The time was not yet ripe

So I checked SDF out. It was so cool. Because I had been slowly returning to my command-line computing roots it was so very appealing. SDF was free to try before you buy, so to speak and I played with it for a few days. But things didn’t quite click for me. I got mixed-up in a way I’m not now able to understand and I couldn’t get things to work.

Clued in by what I had been reading, I went to an Interim computer festival, where I thought I might be able to find someone to help me, but it was crowded and I chickened out. I did see lots of neat old computer stuff though and I met a favorite retro-computer YouTuber of mine Adrian Black. I didn’t harvest any fruit that day, but I did plant a seed.

Find “SDF Gemini” at gemini://sdf.org/

[ SDF Public Access UNIX System .. Est. 1987 ]

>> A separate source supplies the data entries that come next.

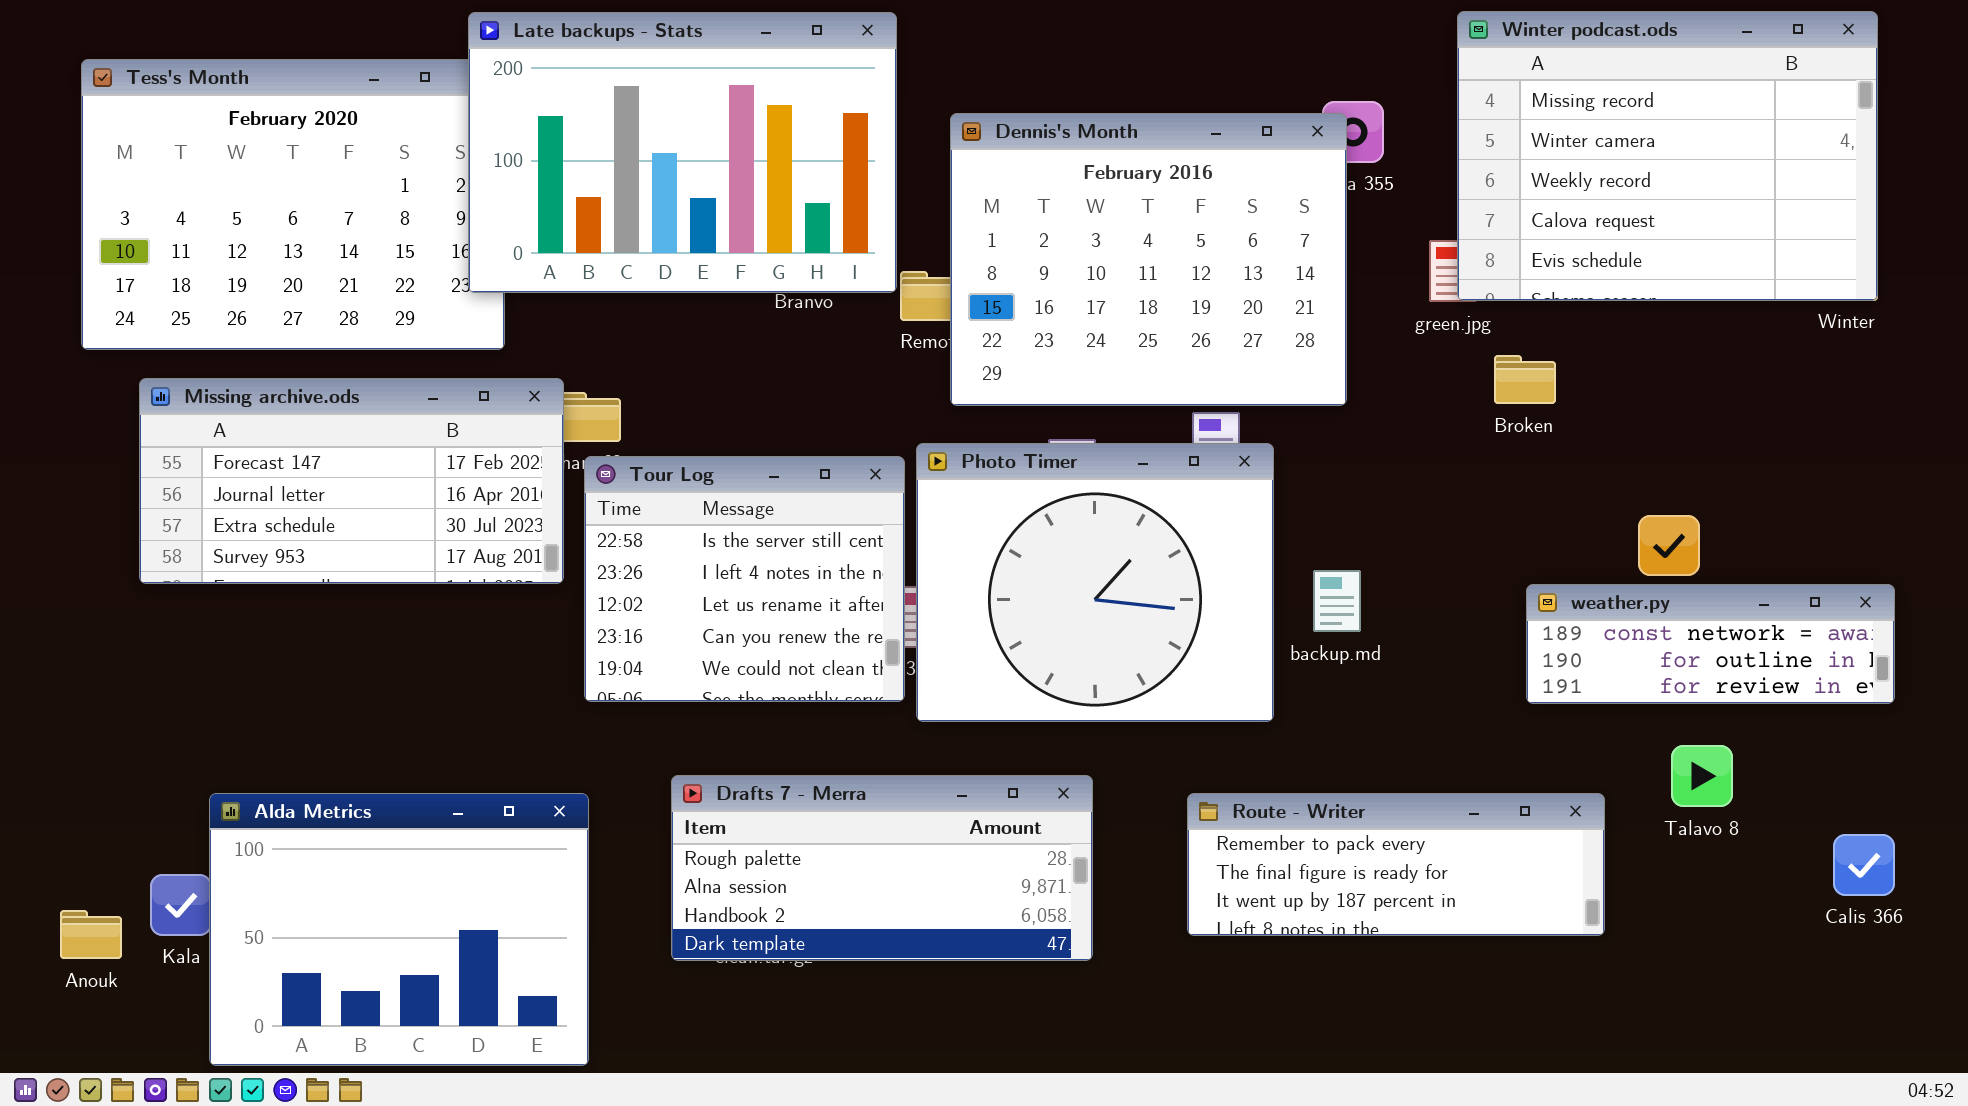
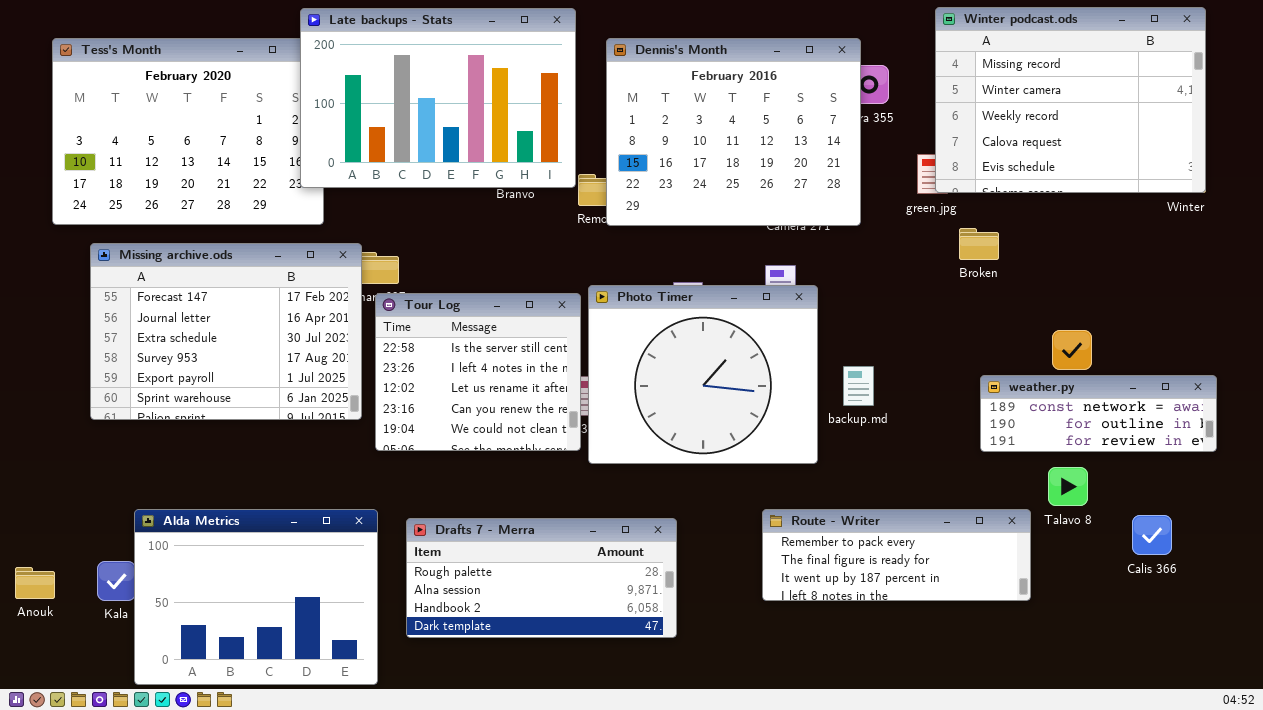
Dennis's Month: [950,113,1347,406] -> [606,38,861,226], moved
Missing archive.ods: [139,378,564,584] -> [90,243,362,420], resized
Talavo 8: [1671,745,1733,807] -> [1048,467,1088,506], moved
Drafts 7 - Merra: [671,775,1093,961] -> [406,518,677,638], moved
Calis 366: [1833,834,1895,896] -> [1132,515,1172,555], moved
Anouk: [60,910,122,959] -> [15,567,55,599], moved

The Interim Computer Museum Events

Adrian’s Digital Basement

VCFPNW 2026, that sounds like fun

Geminispace remained on my mind. Enshittification continued apace. I still watched YouTube, still used Facebook to keep in touch with my mom, and still used Reddit as a venue to provide technical assistance. To be honest, I won’t ever quit the enshittified web cold turkey. But I felt bad about locking up material in Reddit’s proprietary dungeon, as meager as the content was.

Then Adrian Black said he was coming to Vintage Computer Festival Pacific North West in Tukwila Washington, practically in my own back yard. It would be like the Interim Computer Festival, but more so! I looked into the VCFPNW and saw they needed volunteers. I resolved to volunteer, then I would have to go, I couldn’t shy away from the meat-space socialization. This was a step in the right direction.

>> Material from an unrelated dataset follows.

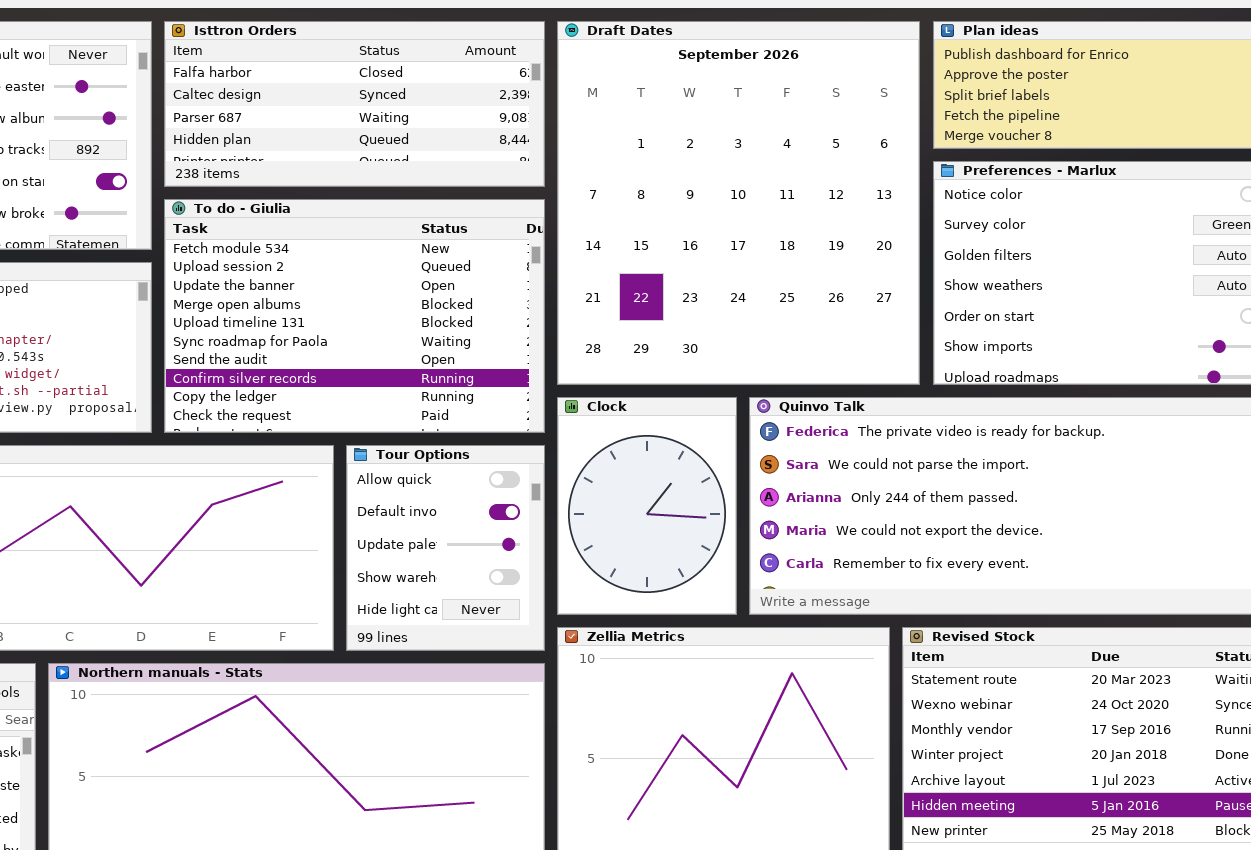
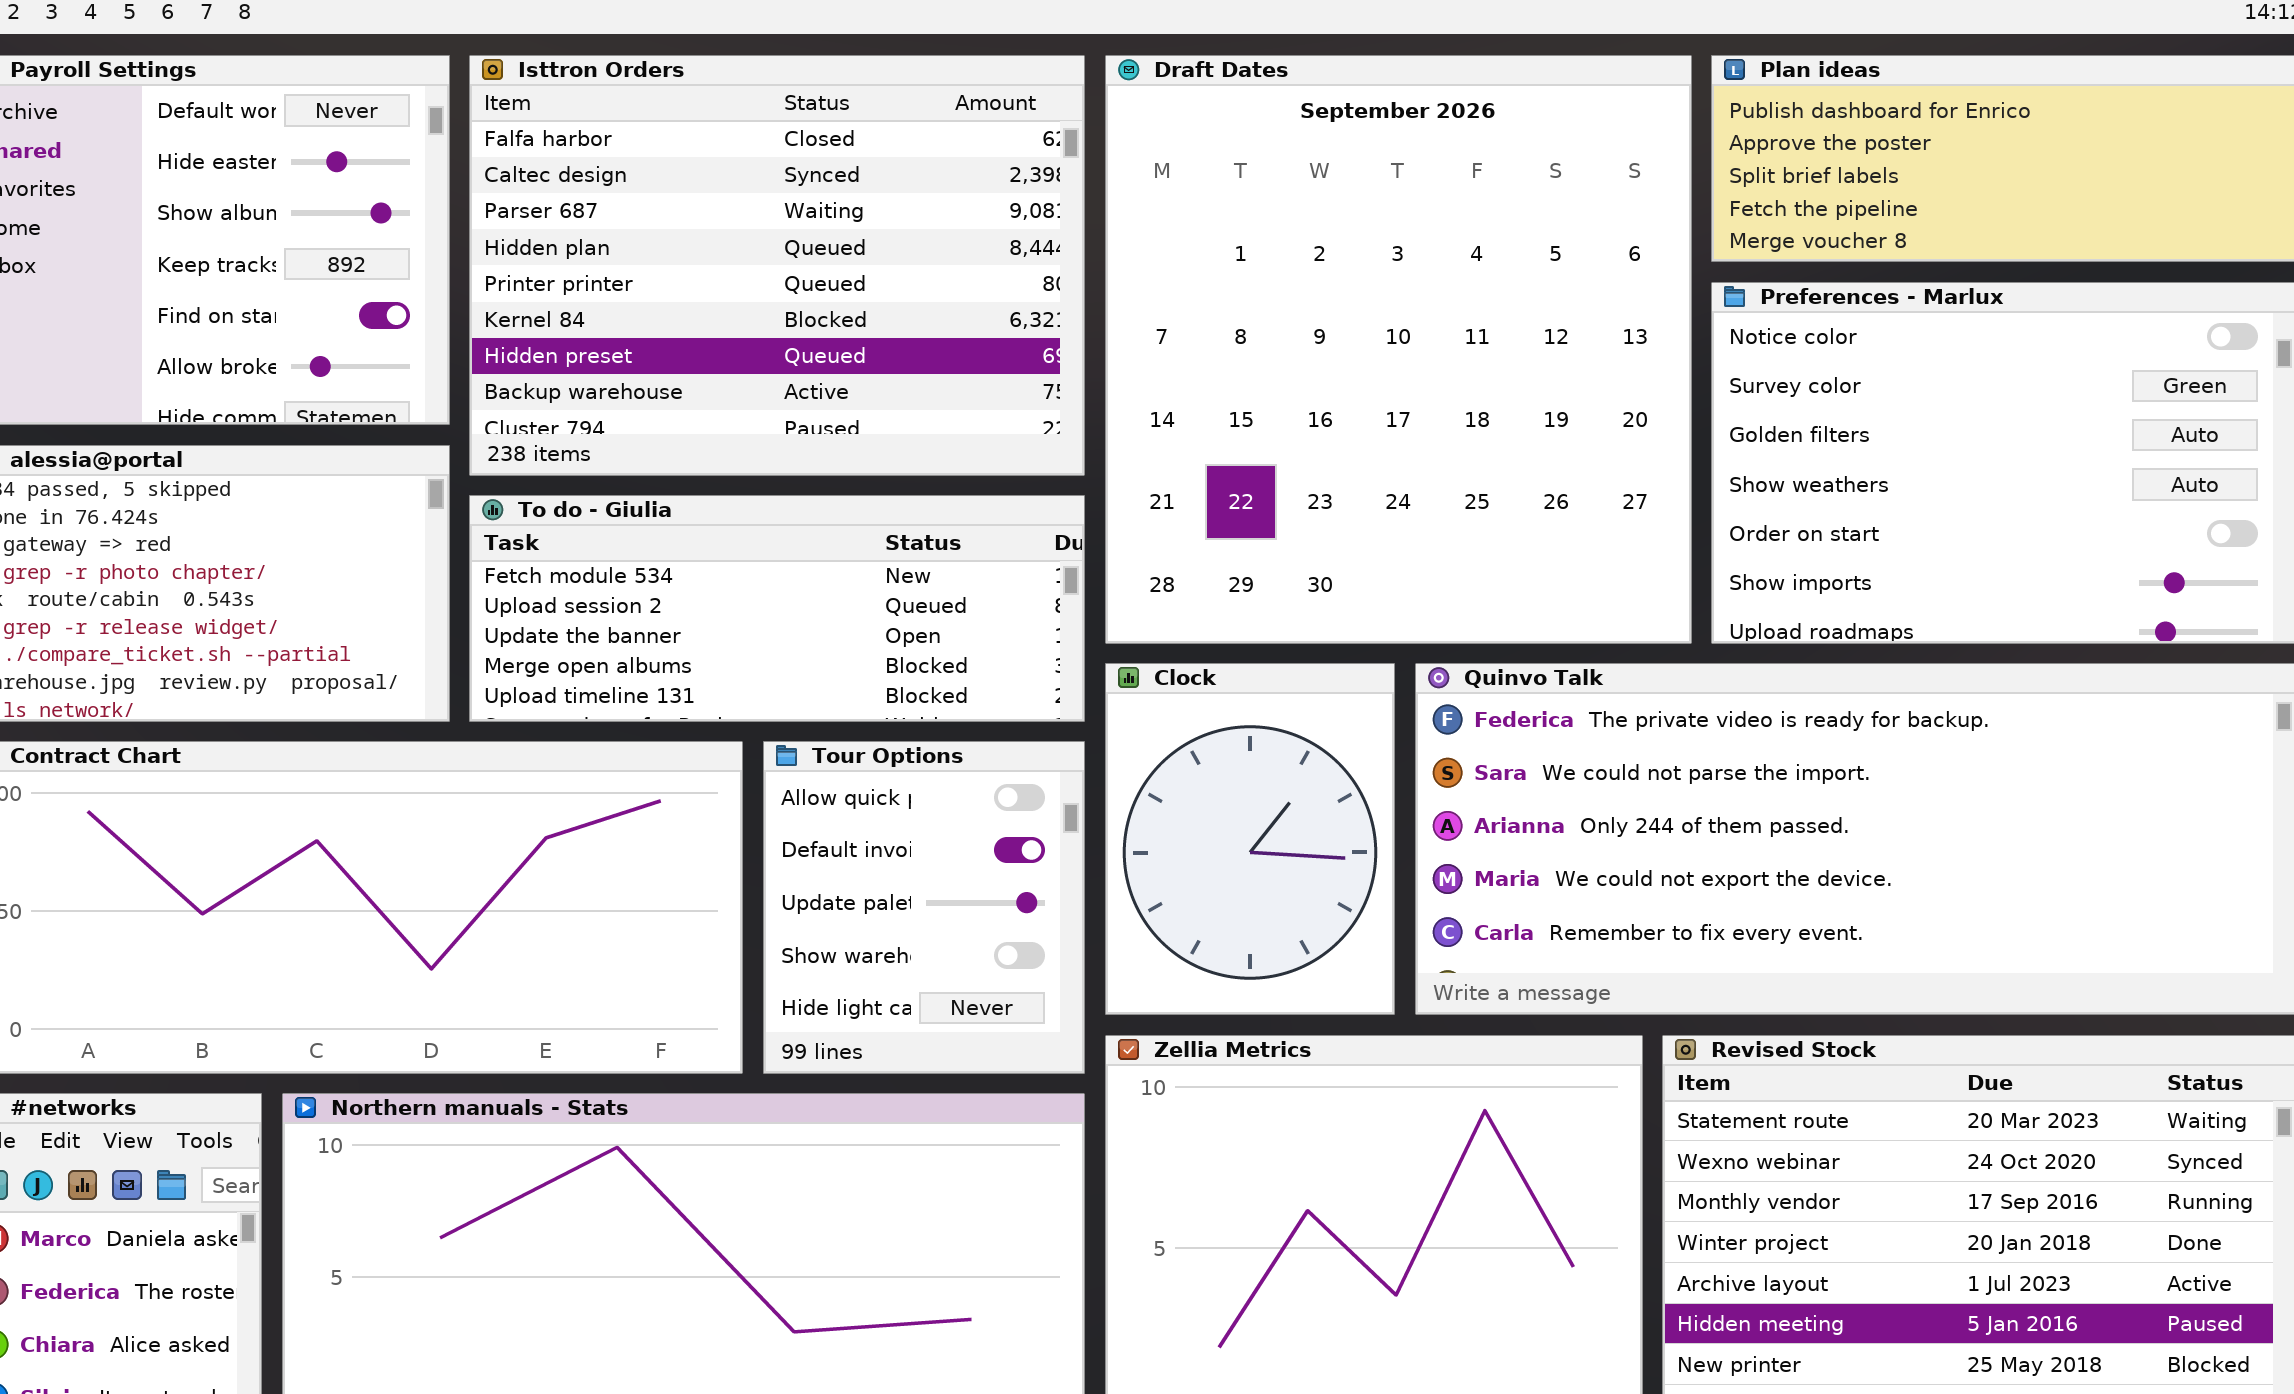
Isttron Orders: [164,21,545,187] -> [469,55,1085,476], resized
To do - Giulia: [164,199,545,433] -> [469,495,1085,722], resized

I volunteered. I didn’t chicken out. I went to set up on Friday afternoon and met some cool people, my kind of nerds who loved old computers and command-line culture. I was energized. These are the same people who run SDF, this is interesting.

Vintage Computer Festival Pacific Northwest

Welcome to Super Dimension Fortress - This is how to publish!

I went home that night and signed up for SDF again. This time it made sense to me. Things worked for me. What was my problem before? I didn’t remember, and it didn’t matter. I read the FAQ and the help. I learned I could publish a capsule in Geminispace and was eager to begin.

Over the next two days I volunteered at VCFPNW 2026. I got energized and inspired by playing with hardware text terminals connected to a VAX. I played Tetris on a VT510 connected to an ancient Unix server. Then I went home and played with NetBSD ON SDF. I set up my Gemini space and started learning how to publish my first Gemini capsule, a quick rehash of my vanity website The Lazy M 8 Ranch.

Tetris on a VT510 (26k photo)

SDF Gemini site setup, getting started

Find “The Lazy M 8 Ranch” at gemini://sdf.org/paulmccombs/

The Lazy M 8 Ranch

Inspiration

As I continued reading about Geminispace, I found some inspiration in the Project Gemini FAQ. Solderpunk described how to publish material first in Gemtext then also in HTML, and provided alternative methods to do so.

§2.9 I’m kind of on the fence about publishing in Geminispace…

If you like the sound of Gemini in principle and you’re tempted to set up a capsule but you’re worried that it’ll be a waste of time because you’ll only have a tiny audience compared to publishing on the web, or you don’t want to feel like you are excluding people who don’t know about Gemini yet or don’t want to use it, don’t despair! You can bihost your content in Geminispace and the web simultaneously

Both “teams” can see your content the way they presumably like best, and you can feel good about doing your individual part to make the average website a tiny bit less awful than the status quo.

Find “Project Gemini FAQ - §2 Getting started in Geminispace” at gemini://geminiprotocol.net/docs/faq-section-2.gmi

Project Gemini FAQ - §2 Getting started in Geminispace

The Future

Now that I’ve started journaling here at SDF, I hope to implement this plan:

  1. Write entries in Gemtext format first to publish here.
  2. Programmatically convert entries to publish in HTML at my existing blog, Tales of Wrangling Geodata.
  3. Convert my archive of old entries to Gemtext to publish here.
  4. When I contribute a worthwhile comment on Reddit, publish it here in Gemtext as well.
  5. Eventually create a publicly accessible archive of all my material in a central location.